Information supplied>

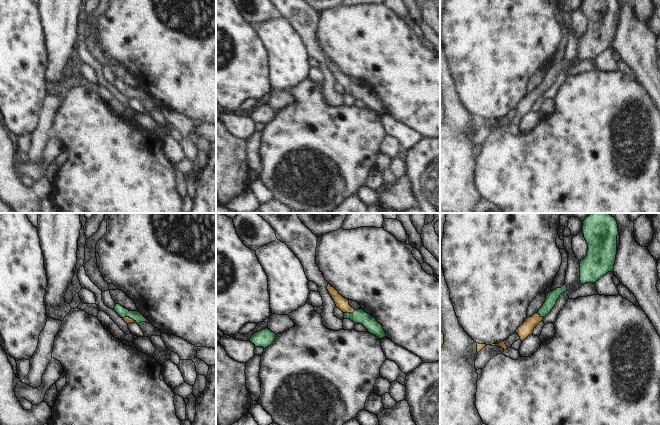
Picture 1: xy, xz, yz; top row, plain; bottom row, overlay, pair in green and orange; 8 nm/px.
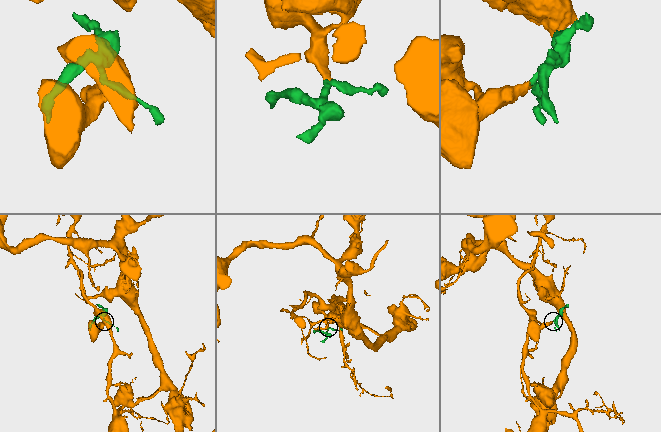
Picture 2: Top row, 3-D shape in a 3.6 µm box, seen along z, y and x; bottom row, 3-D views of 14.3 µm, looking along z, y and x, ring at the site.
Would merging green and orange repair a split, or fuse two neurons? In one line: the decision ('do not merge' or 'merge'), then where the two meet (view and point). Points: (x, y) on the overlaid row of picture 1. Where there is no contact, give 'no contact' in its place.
merge; contact xz (349, 313)

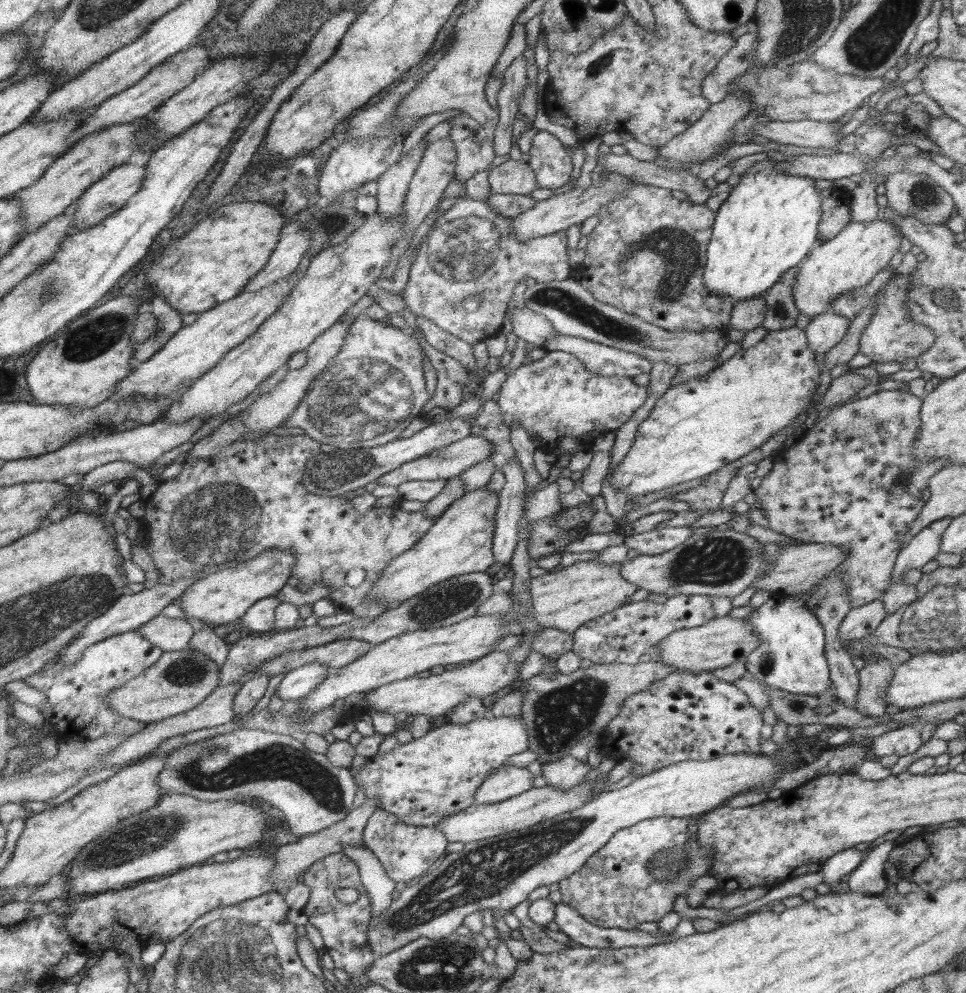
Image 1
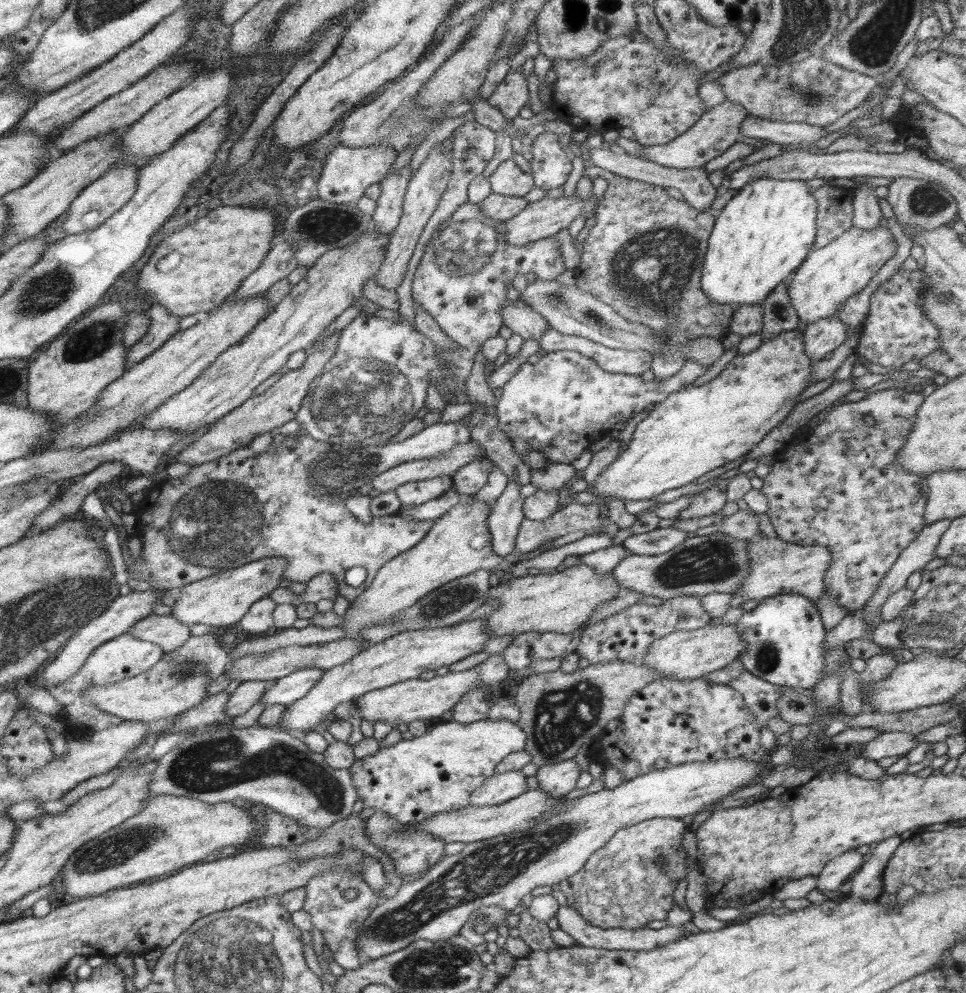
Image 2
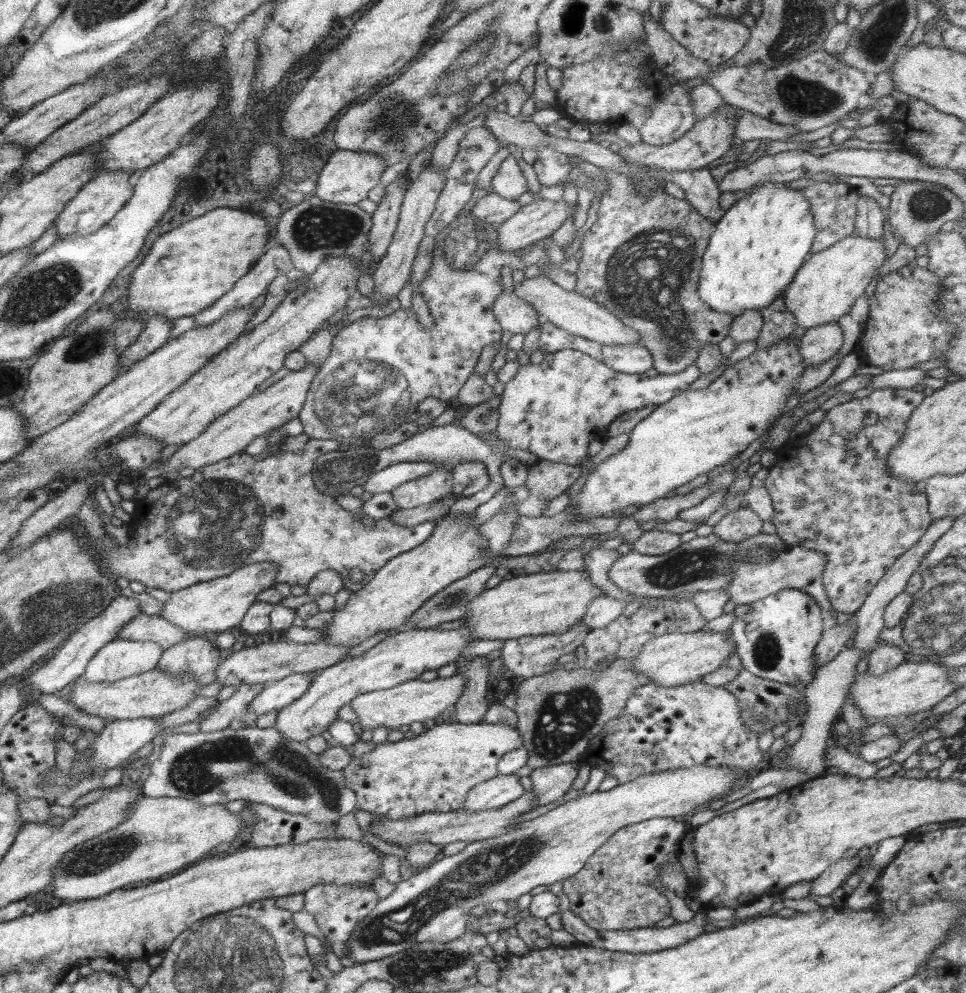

Exercise> Line for line, restate the data above and omit every picture.

Expected answer>
Picture 1: xy, xz, yz; top row, plain; bottom row, overlay, pair in green and orange; 8 nm/px.
Picture 2: Top row, 3-D shape in a 3.6 µm box, seen along z, y and x; bottom row, 3-D views of 14.3 µm, looking along z, y and x, ring at the site.
Would merging green and orange repair a split, or fuse two neurons? In one line: the decision ('do not merge' or 'merge'), then where the two meet (view and point). Points: (x, y) on the overlaid row of picture 1. Where there is no contact, give 'no contact' in its place.
merge; contact xz (349, 313)

Image 1
Image 2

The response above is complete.